- DATA PROVIDED
*** Begin section ***

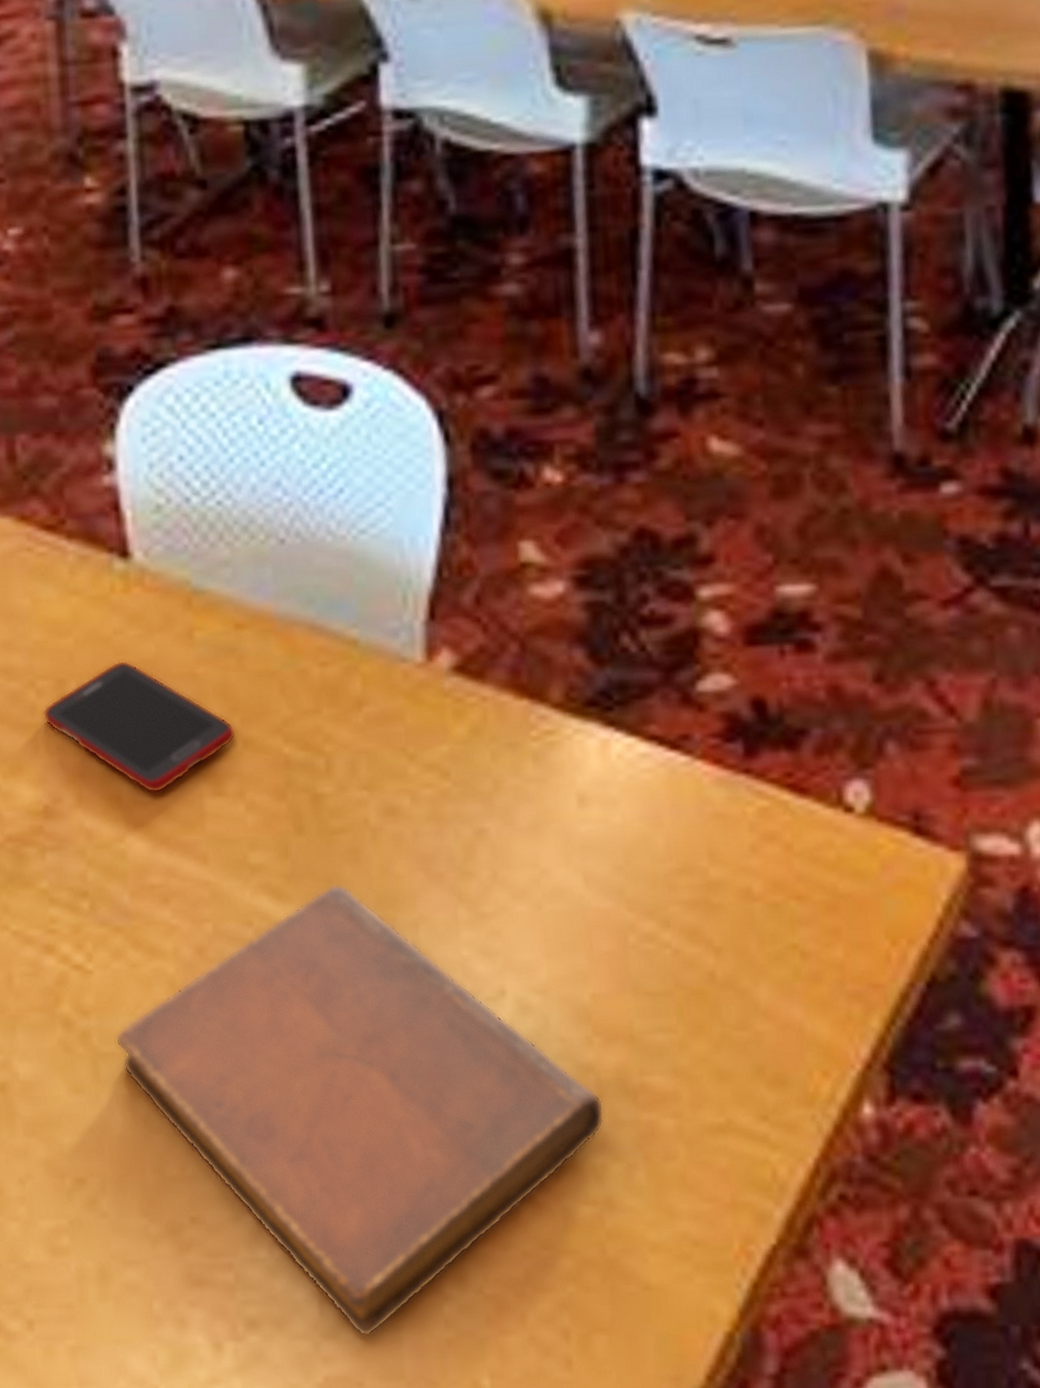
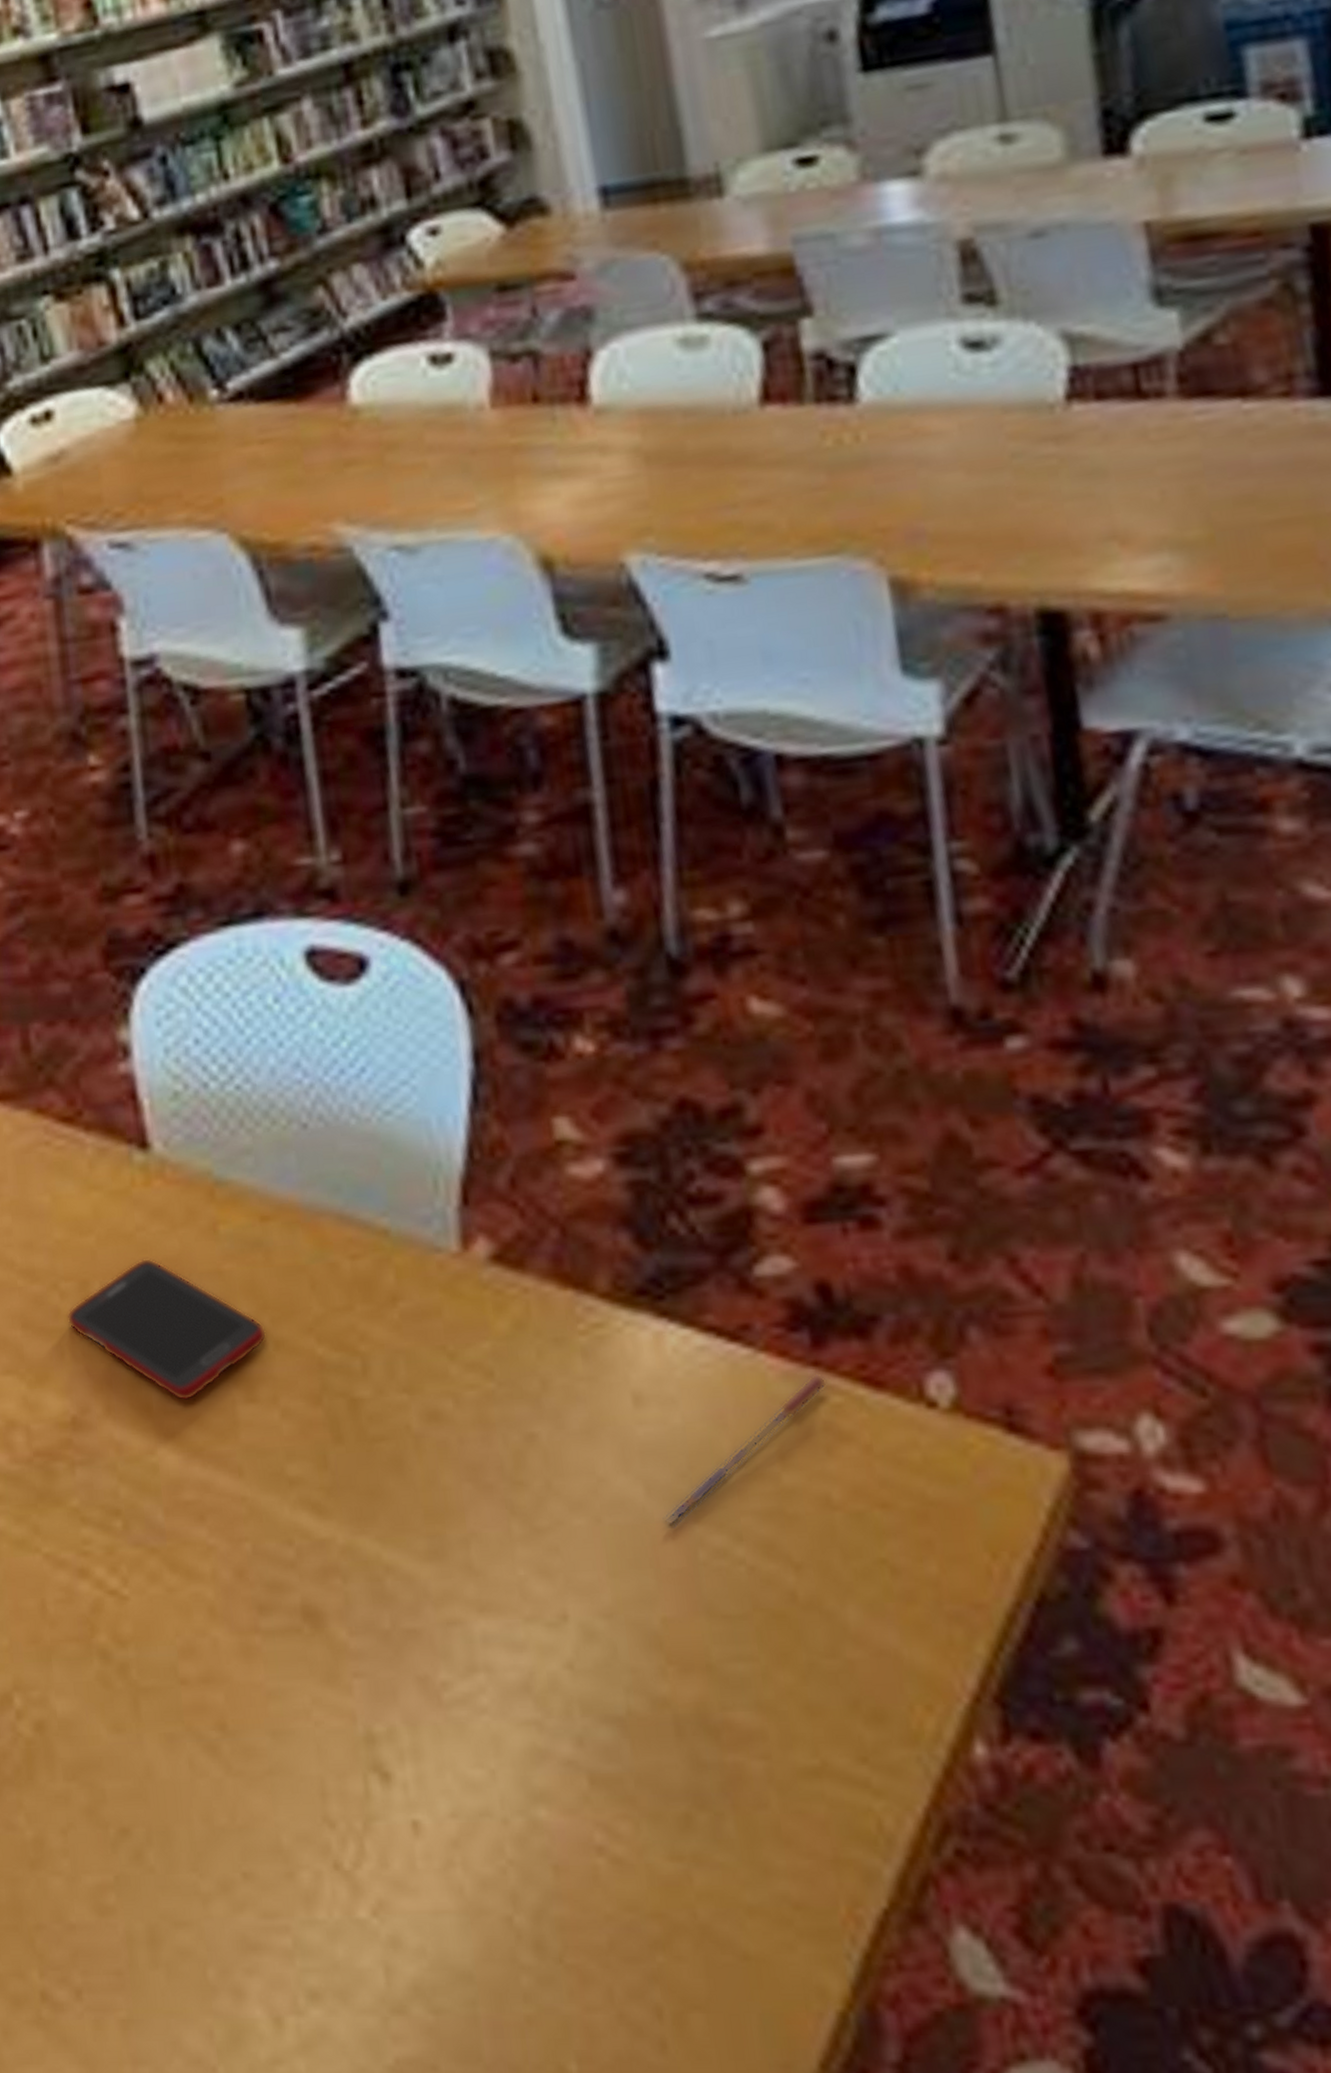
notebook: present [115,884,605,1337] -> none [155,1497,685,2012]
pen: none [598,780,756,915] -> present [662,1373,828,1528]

*** End section ***
*** Begin section ***

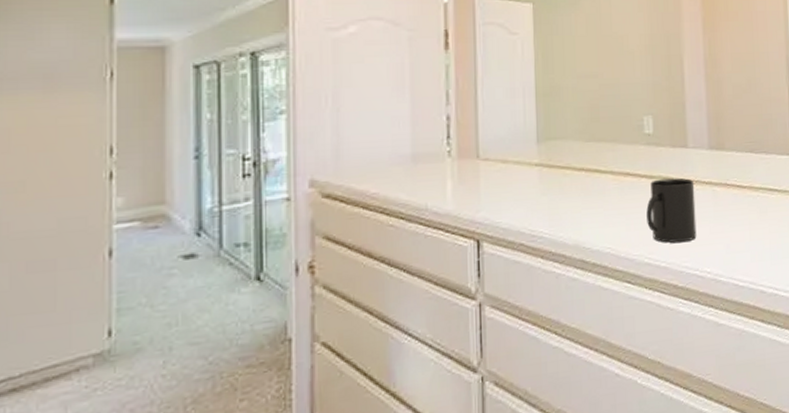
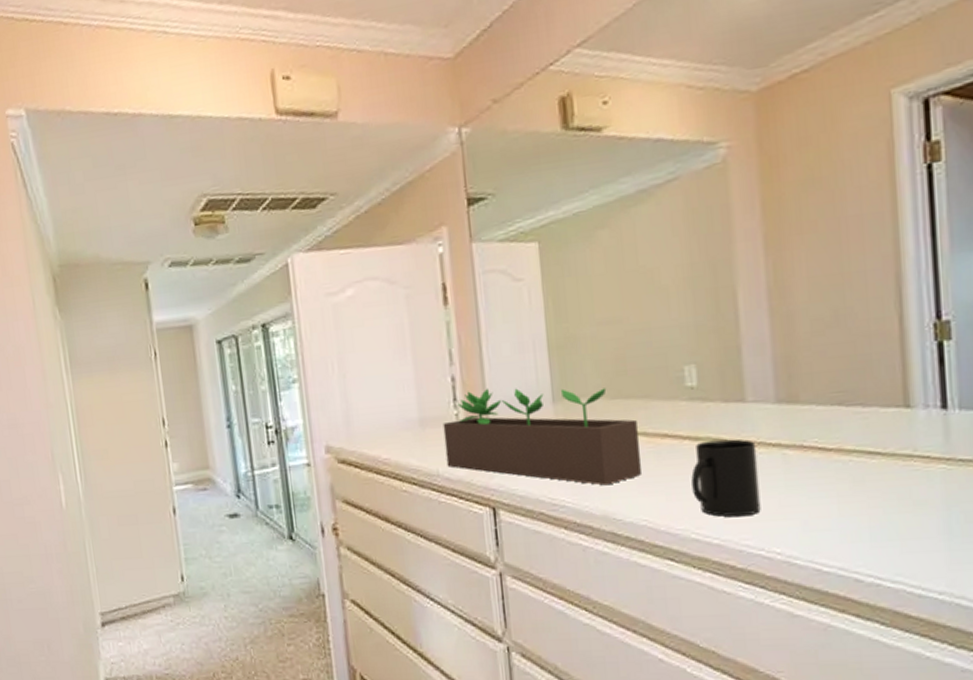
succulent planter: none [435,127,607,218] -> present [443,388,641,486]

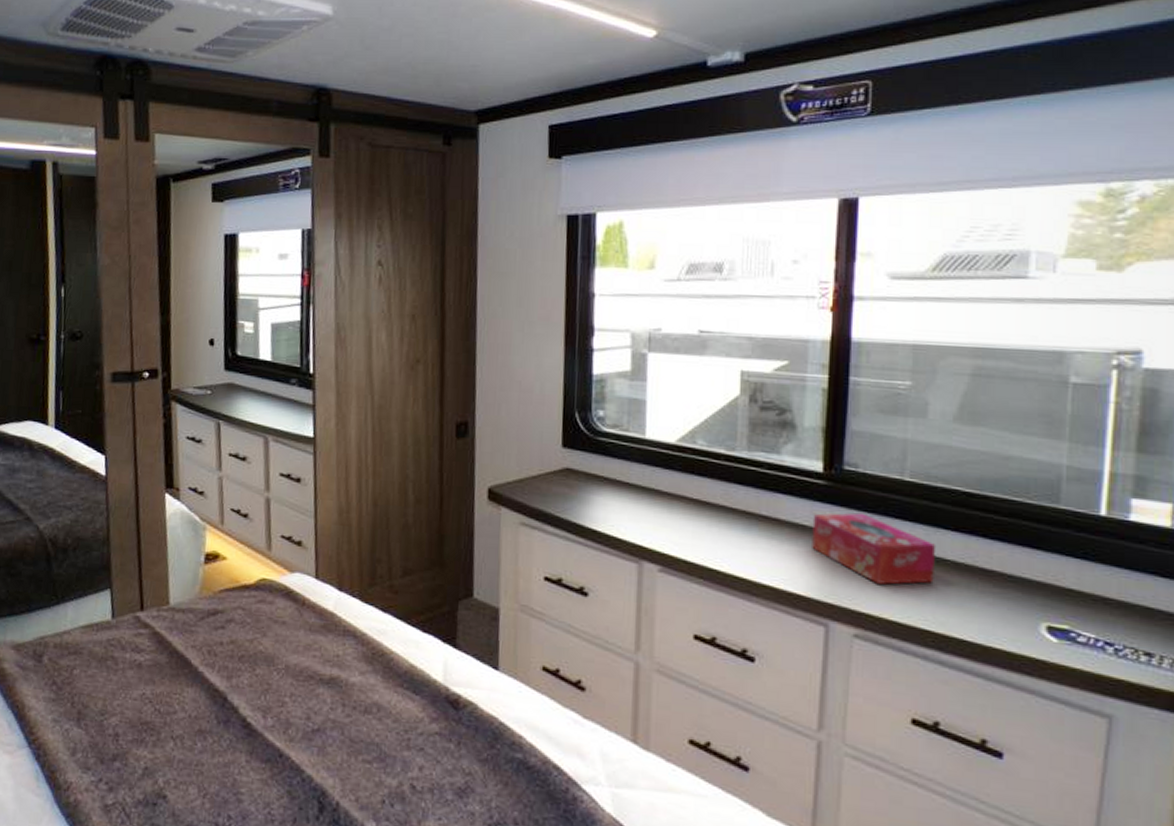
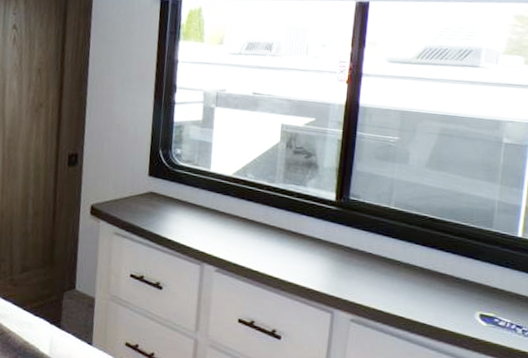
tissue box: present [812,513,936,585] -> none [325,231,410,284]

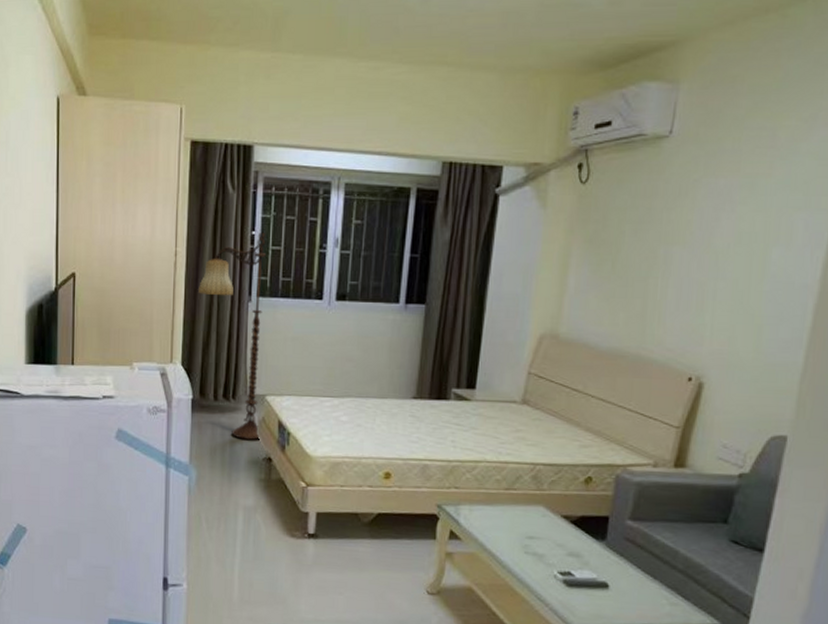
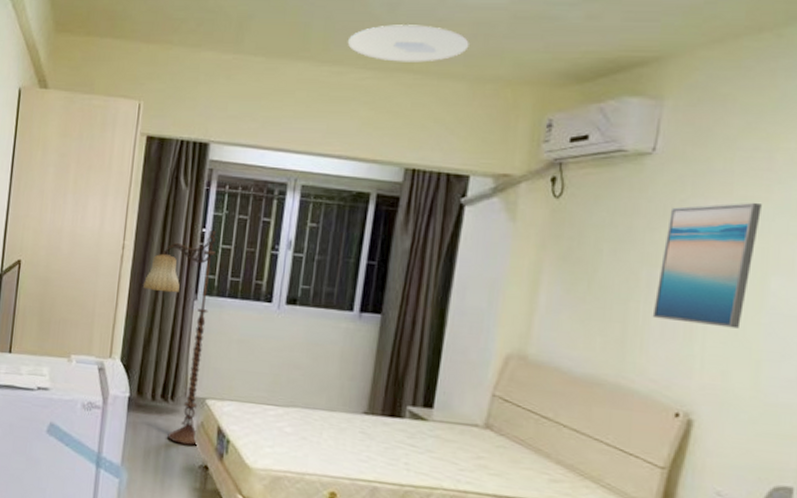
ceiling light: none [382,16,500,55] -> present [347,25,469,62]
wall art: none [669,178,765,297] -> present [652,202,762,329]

*** End section ***

Take the listing above and repeat exactly the lines from the one containing "notebook: present [115,884,605,1337]" through the one containing "pen: none [598,780,756,915]", both included.

notebook: present [115,884,605,1337] -> none [155,1497,685,2012]
pen: none [598,780,756,915] -> present [662,1373,828,1528]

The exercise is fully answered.